«L’Unione europea ha bisogno di un bilancio europeo molto più grosso di quello attuale di quello attuale, che non supera l’1% del Pil dell’intera Unione. Una moneta unica deve avere un bilancio centrale di una certa dimensione». Carlo Cottarelli, direttore esecutivo del Fondo monetario internazionale per il Sud Europa, punta il dito su uno dei principali punti deboli della Ue, l’esiguità delle risorse comuni per mettere in atto politiche di sviluppo che possano supplire alla scarsità di investimenti privati, creare occupazione e in definitiva alimentare la crescita.
All’evento Speciale Brexit organizzato dal Sole 24 Ore ieri a Milano l’ex commissario del governo italiano per la “spending review”concorda con Alberto Quadrio Curzio che su questo argomento ha formulato da tempo una proposta concreta: gli eurobond. «Rimango convinto – ha affermato l’economista – che una spesa pubblica a livello europeo, e possibilmente a livello dell’Eurozona, sia assolutamente indispensabile per la tenuta sociale istituzionale ed economica dell’Eurozona e alla fine dell’Europa tutta perché se salta la eurozona salta l’Europa tutta».

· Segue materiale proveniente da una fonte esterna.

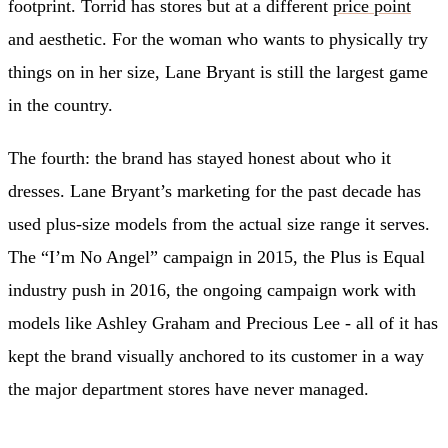
footprint. Torrid has stores but at a different
price point
and aesthetic. For the woman who wants to physically try
things on in her size, Lane Bryant is still the largest game
in the country.
The fourth: the brand has stayed honest about who it
dresses. Lane Bryant’s marketing for the past decade has
used plus-size models from the actual size range it serves.
The “I’m No Angel” campaign in 2015, the Plus is Equal
industry push in 2016, the ongoing campaign work with
models like Ashley Graham and Precious Lee - all of it has
kept the brand visually anchored to its customer in a way
the major department stores have never managed.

«Non credo – ha aggiunto l’economista –che esista una unione monetaria che non abbia anche in comune una dignitosa dimensione di finanza pubblica, che vuol dire assumere debiti con l’emissione di obbligazioni per fare una spesa pubblica intelligente, non assitenziale». Un’ipotesi è che la liquidità del quantitative esasing della Bce sia destinata «almeno pro-quota all’acquisto degli eurobond emessi per esempio dall’Esm» (European Stability Mechanism noto come fondo salva-stati, ndr.) per favorire l’afflusso della liquidità all’economia reale.
Proprio alla vigilia della discussione in Commissione europea della revisione di medio termine del quadro finanziario 2014-2020, e in vista della dell’avvio, a fine agosto, della discussione sul futuro del bilancio europeo, torna di attualità uno dei temi al centro della campagna per Brexit e spesso tirato in ballo, non senza contraddizioni, nelle argomentazioni di chi si oppone – non solo in Gran Bretagna – ad una Unione sempre più stretta che comporterebbe una cessione di poteri dagli Stati membri agli organismi comunitari sempre più estesa.
«L’Esm è un’idea brillante – ha aggiunto Quadrio Curzio – ma è quiescente, sta lì inutilizzato. Perché non renderlo uno strumento di intervento proattivo su investimenti infrastrututre edilizia sociale tutto cio che da occupazione ma nello stesso tempo aumenta il capitale dell’eurozona?».
Tanto più che con il cosiddetto Piano Juncker, il Fondo europeo per gli investimenti strategici, secondo l’economista l’Europa «andrà ben poco lontano».
«Credo che si possa definire già adesso una delusione. È una goccia nel mare» rispetto ai 300 miliardi di investimenti annui che mancano all’appello in Europa rispetto al trend pre-crisi. «L’Europa continuerà a crescere a ritmi mortificanti per per un’area di 350 milioni di persone se guardiamo solo all’Eurozona. È una questione cruciale, se non sarà affrontata arriveranno altre rotture come quella che si è consumata con il Regno Unito».
L’aumento dell’occupazione è uno dei punti chiave per migliorare la distribuzione del reddito e non aumentare le disuguaglianze: «Sono problemi generati dalla globalizzazione - ha ricordato Cottarelli - ma vanno gestiti».
Quanto all’Italia e alla teoria che sarebbe stato meglio essere fuori dalla moneta unica, Cottarelli è stato abbastanza esplicito: «Non sono convinto che se l’Italia fosse fuori dalla zona euro potrebbe gestire in modo più espansivo le proprie politiche». Dentro o fuori, il debito pubblico al 130% del Pil non consente margini significativi. E non è detto che nella possibile Unione a più velocità che si va prefigurando nel dopo-Brexit non costringa il paese a dover lottare per non restare relegato nel gruppo dei più lenti.